Items from a dataset >>
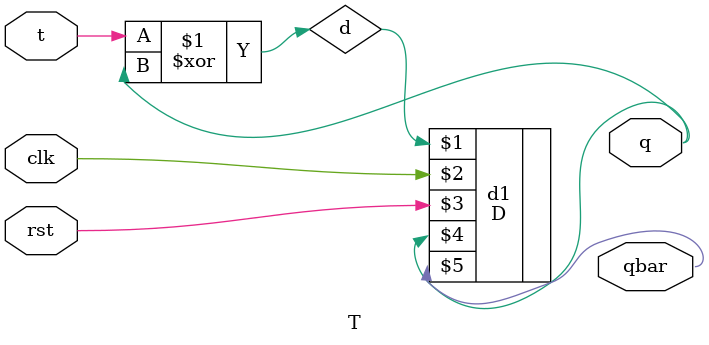
<source format=v>
`timescale 1ns / 1ps
 module T(t,clk,rst,q,qbar);
input t,clk,rst;
output q,qbar;
wire d;
assign d=(t^q);
D d1(d,clk,rst,q,qbar);
endmodule 



</source>
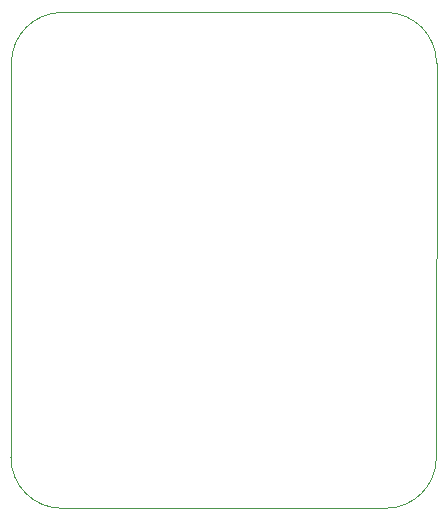
<source format=gbr>
%TF.GenerationSoftware,KiCad,Pcbnew,9.0.4*%
%TF.CreationDate,2026-01-01T20:18:17+00:00*%
%TF.ProjectId,rotary-switch,726f7461-7279-42d7-9377-697463682e6b,rev?*%
%TF.SameCoordinates,Original*%
%TF.FileFunction,Profile,NP*%
%FSLAX46Y46*%
G04 Gerber Fmt 4.6, Leading zero omitted, Abs format (unit mm)*
G04 Created by KiCad (PCBNEW 9.0.4) date 2026-01-01 20:18:17*
%MOMM*%
%LPD*%
G01*
G04 APERTURE LIST*
%TA.AperFunction,Profile*%
%ADD10C,0.050000*%
%TD*%
G04 APERTURE END LIST*
D10*
X97482779Y-74942221D02*
G75*
G02*
X93182779Y-70642221I0J4300000D01*
G01*
X93217220Y-37257780D02*
G75*
G02*
X97517220Y-32957780I4300000J0D01*
G01*
X129201661Y-70642221D02*
G75*
G02*
X124901661Y-74942221I-4300000J0D01*
G01*
X124917220Y-32957780D02*
G75*
G02*
X129217220Y-37257780I0J-4300000D01*
G01*
X124901661Y-74942221D02*
X97482780Y-74942221D01*
X93182779Y-70642220D02*
X93217220Y-37257780D01*
X97517220Y-32957780D02*
X124917220Y-32957780D01*
X129217220Y-37257780D02*
X129201660Y-70642221D01*
M02*

</source>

WHAT IS NEEDED >> What is needed is every line of the records above that contains the word "source".

RESPONSE TO THIS EXERCISE >>
<source format=v>
</source>
<source format=gbr>
</source>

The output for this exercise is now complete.